Once, several years ago, when I was just starting out my writing career, I was asked to write my own contributor’s note for an anthology I was part of. I wrote: “I am the only daughter in a family of six sons. That explains everything.”
Those are the opening sentences of Sandra Cisneros' Only Daughter, a piece we read yesterday in class. She goes on to highlight the dynamics of her childhood Mexican-American household, where she was loved and cherished but not a son. She was the only daughter, and only a daughter. Today we did a simple follow-up worksheet that, hopefully, required more thinking than remembering, if you know what I mean.
Question number seven asked what one, or two, sentences, "explain everything." Here are a few responses I read.
I am the social hermit in an outgoing family. That explains everything.
I am an only child and I’m adopted. That explains everything.
Honestly, I’m trying to figure this out. God has a plan. Everything will pan out. That explains everything.
I am a middle child in a broken and pieced together home. That explains everything.
I am the eldest child in a broken family. That explains everything.
I am not like everyone else; I see and feel and think things differently. This is the answer to everything. I have always felt like I wasn't like everyone else. That explains everything.
I am the youngest in a family of three. The youngest’s opinion isn't always taken into account. That explains everything.

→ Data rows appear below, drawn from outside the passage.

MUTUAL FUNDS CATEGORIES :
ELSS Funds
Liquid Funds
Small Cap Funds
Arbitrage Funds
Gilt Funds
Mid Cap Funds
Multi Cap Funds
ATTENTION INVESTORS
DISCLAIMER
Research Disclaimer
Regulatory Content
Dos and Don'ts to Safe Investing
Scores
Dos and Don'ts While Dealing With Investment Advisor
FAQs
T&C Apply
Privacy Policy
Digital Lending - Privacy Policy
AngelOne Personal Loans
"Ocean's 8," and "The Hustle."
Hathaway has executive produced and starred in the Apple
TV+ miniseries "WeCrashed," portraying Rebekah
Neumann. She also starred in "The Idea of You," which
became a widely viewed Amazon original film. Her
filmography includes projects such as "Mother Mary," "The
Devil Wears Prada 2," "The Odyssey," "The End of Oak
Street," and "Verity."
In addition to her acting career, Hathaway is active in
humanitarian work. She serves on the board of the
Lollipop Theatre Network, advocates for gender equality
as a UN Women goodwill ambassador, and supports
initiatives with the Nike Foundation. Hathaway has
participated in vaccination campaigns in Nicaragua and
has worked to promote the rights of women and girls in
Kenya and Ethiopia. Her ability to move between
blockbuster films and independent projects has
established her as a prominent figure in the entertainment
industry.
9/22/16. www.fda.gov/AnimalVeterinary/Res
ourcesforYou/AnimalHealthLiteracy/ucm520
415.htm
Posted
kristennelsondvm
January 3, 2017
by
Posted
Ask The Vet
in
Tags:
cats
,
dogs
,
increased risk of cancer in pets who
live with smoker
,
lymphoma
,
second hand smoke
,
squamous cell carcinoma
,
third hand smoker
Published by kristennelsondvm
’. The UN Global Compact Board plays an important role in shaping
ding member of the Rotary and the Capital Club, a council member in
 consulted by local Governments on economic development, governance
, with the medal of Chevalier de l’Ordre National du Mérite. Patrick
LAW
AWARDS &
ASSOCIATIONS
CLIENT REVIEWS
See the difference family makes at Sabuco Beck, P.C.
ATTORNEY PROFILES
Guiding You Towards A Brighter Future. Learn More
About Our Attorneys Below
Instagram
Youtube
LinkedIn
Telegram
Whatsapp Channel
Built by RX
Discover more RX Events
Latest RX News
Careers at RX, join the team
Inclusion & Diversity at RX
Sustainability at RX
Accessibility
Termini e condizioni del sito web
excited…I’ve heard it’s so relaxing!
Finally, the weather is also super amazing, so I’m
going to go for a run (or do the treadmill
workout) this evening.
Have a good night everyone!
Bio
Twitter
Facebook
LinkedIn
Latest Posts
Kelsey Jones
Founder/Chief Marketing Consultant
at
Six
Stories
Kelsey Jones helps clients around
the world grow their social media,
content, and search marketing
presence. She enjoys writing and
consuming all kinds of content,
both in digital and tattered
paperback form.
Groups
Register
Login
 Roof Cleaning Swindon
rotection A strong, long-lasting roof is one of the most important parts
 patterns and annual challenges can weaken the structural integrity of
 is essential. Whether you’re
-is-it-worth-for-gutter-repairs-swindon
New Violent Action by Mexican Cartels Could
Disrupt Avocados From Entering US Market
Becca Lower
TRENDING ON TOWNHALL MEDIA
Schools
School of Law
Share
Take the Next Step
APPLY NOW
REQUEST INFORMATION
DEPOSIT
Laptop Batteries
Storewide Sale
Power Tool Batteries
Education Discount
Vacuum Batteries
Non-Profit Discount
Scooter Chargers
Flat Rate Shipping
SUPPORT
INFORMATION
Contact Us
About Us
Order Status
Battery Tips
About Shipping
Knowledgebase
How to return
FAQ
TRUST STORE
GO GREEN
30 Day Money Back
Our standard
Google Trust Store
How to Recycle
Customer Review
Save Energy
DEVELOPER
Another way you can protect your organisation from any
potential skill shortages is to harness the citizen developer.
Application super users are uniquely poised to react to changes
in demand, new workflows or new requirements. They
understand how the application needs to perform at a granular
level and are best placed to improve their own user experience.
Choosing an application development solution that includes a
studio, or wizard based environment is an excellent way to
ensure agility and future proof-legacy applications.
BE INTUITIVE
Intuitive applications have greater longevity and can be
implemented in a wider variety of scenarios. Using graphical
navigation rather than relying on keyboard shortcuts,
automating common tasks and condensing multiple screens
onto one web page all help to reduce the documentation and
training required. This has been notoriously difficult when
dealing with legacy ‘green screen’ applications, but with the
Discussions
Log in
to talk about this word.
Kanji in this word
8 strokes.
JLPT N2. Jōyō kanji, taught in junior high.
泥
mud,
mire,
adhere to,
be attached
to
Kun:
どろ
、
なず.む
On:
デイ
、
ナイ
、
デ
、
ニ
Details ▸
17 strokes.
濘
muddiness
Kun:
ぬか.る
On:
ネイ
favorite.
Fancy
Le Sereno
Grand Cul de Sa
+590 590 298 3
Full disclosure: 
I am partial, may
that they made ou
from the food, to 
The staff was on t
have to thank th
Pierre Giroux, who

I am the second child of four, but talent went to the other three. That explains everything.
I am the second oldest son, underneath a drug addict brother. I have to be who he wasn't. That explains everything.
I am one Smith amongst two Johnson daughters, because I don’t live with either of my biological parents. That explains everything.

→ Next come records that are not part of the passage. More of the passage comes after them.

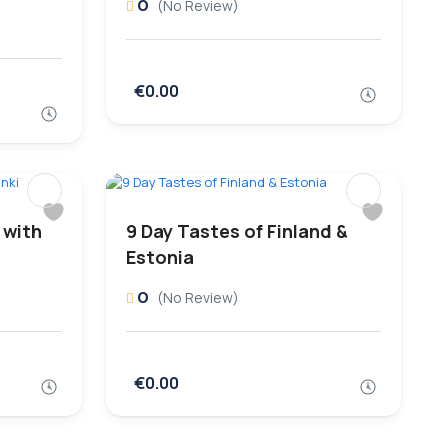
0
(No Review)
€0.00
 with
9 Day Tastes of Finland &
Estonia
0
(No Review)
€0.00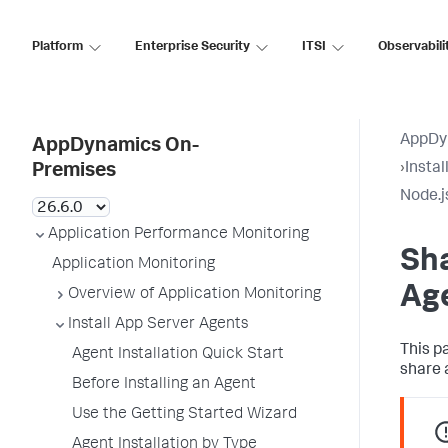
Platform
Enterprise Security
ITSI
Observabili
AppDy
AppDynamics On-
›
Insta
Premises
Node.j
Application Performance Monitoring
Sh
Application Monitoring
Ag
Overview of Application Monitoring
Install App Server Agents
This p
Agent Installation Quick Start
share 
Before Installing an Agent
Use the Getting Started Wizard
Agent Installation by Type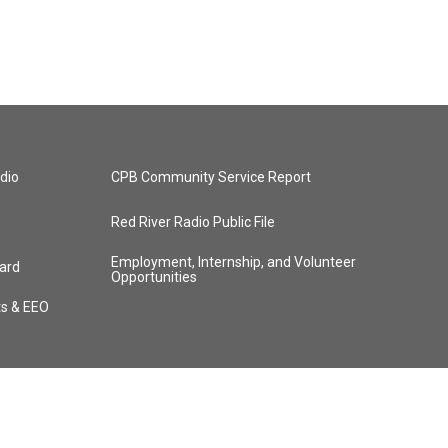
dio
CPB Community Service Report
Red River Radio Public File
Employment, Internship, and Volunteer
ard
Opportunities
ts & EEO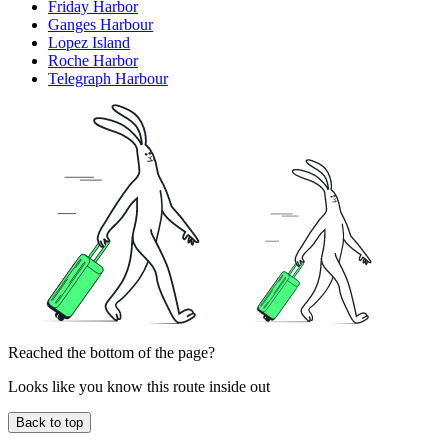
Friday Harbor
Ganges Harbour
Lopez Island
Roche Harbor
Telegraph Harbour
Reached the bottom of the page?
Looks like you know this route inside out
Back to top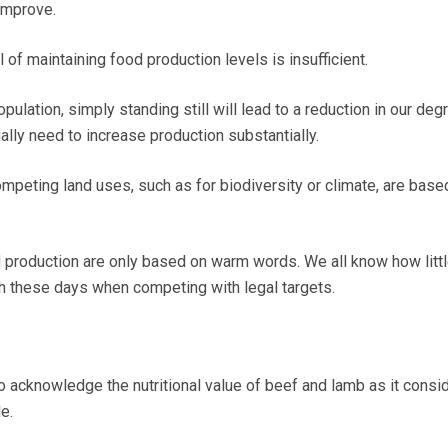
improve.
l of maintaining food production levels is insufficient.
pulation, simply standing still will lead to a reduction in our deg
ally need to increase production substantially.
ompeting land uses, such as for biodiversity or climate, are base
production are only based on warm words. We all know how litt
h these days when competing with legal targets.
o acknowledge the nutritional value of beef and lamb as it consi
e.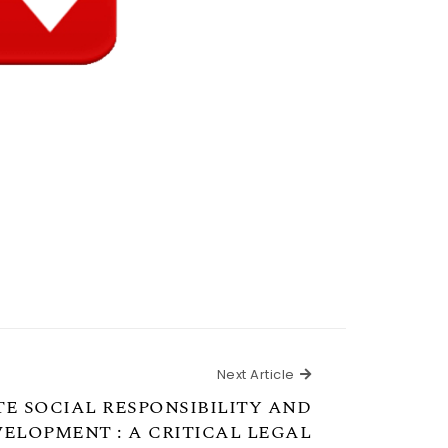
Next Article
Next Article
E SOCIAL RESPONSIBILITY AND
ELOPMENT : A CRITICAL LEGAL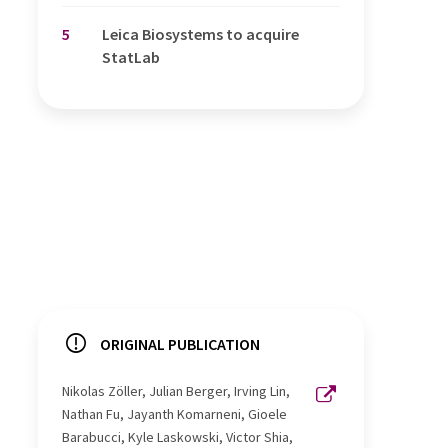
5
Leica Biosystems to acquire
StatLab
ORIGINAL PUBLICATION
Nikolas Zöller, Julian Berger, Irving Lin,
Nathan Fu, Jayanth Komarneni, Gioele
Barabucci, Kyle Laskowski, Victor Shia,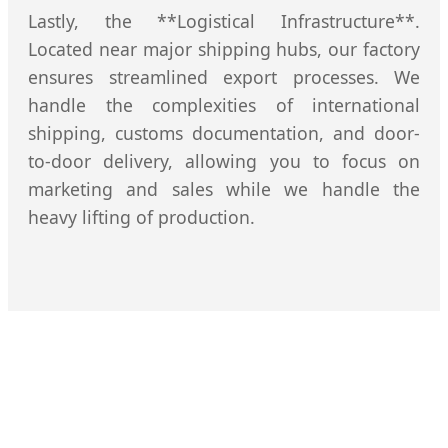
Lastly, the **Logistical Infrastructure**.
Located near major shipping hubs, our factory
ensures streamlined export processes. We
handle the complexities of international
shipping, customs documentation, and door-
to-door delivery, allowing you to focus on
marketing and sales while we handle the
heavy lifting of production.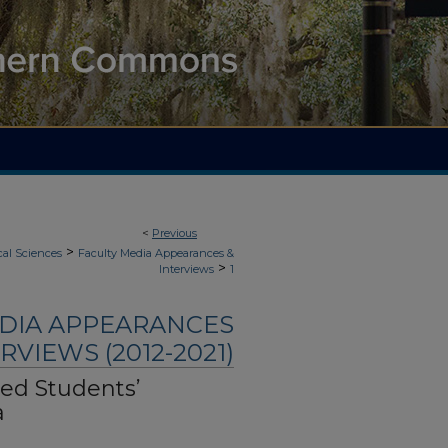
<
Previous
>
cal Sciences
Faculty Media Appearances &
>
Interviews
1
EDIA APPEARANCES
RVIEWS (2012-2021)
hed Students’
a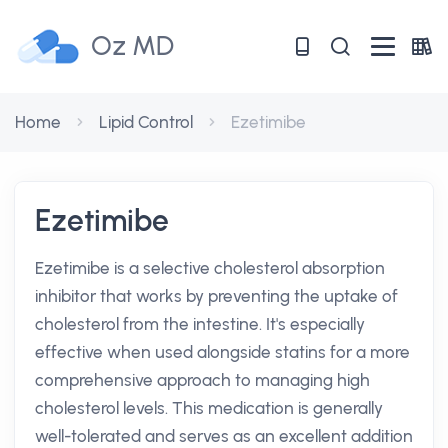
Oz MD
Home
Lipid Control
Ezetimibe
Ezetimibe
Ezetimibe is a selective cholesterol absorption
inhibitor that works by preventing the uptake of
cholesterol from the intestine. It's especially
effective when used alongside statins for a more
comprehensive approach to managing high
cholesterol levels. This medication is generally
well-tolerated and serves as an excellent addition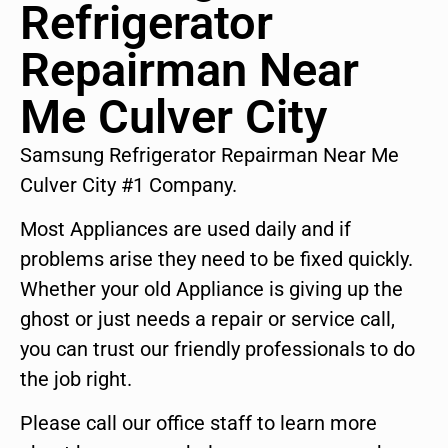
Refrigerator
Repairman Near
Me Culver City
Samsung Refrigerator Repairman Near Me
Culver City #1 Company.
Most Appliances are used daily and if
problems arise they need to be fixed quickly.
Whether your old Appliance is giving up the
ghost or just needs a repair or service call,
you can trust our friendly professionals to do
the job right.
Please call our office staff to learn more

I am who I am because of me. My mom and dad thought drugs were more important than me. My sisters soon followed suit. But I couldn’t. That explains everything.
Geersh I love my babies. Even if I'm stress eating because of them. I simultaneously hate and appreciate the pain they are going through--the pain they share with me, and all the everything-and-so-much they hide. I hate it because there's a part of me that thinks they don't deserve it. I appreciate it because I know there is an element of hardness that is essential to navigating adulthood, and hardness comes via experience. I hate it because I am scared of just how hard they might become. I appreciate it because I know they will be able to love others through the same struggles. And so closes a Tuesday. Caught somewhere between beauty and pain and exhaustion and the deep-down feeling that this job still matters.
Also, for once, I hope that the papers I picked up, incomplete off the floor, were tossed there due to laziness, rather than avoidance.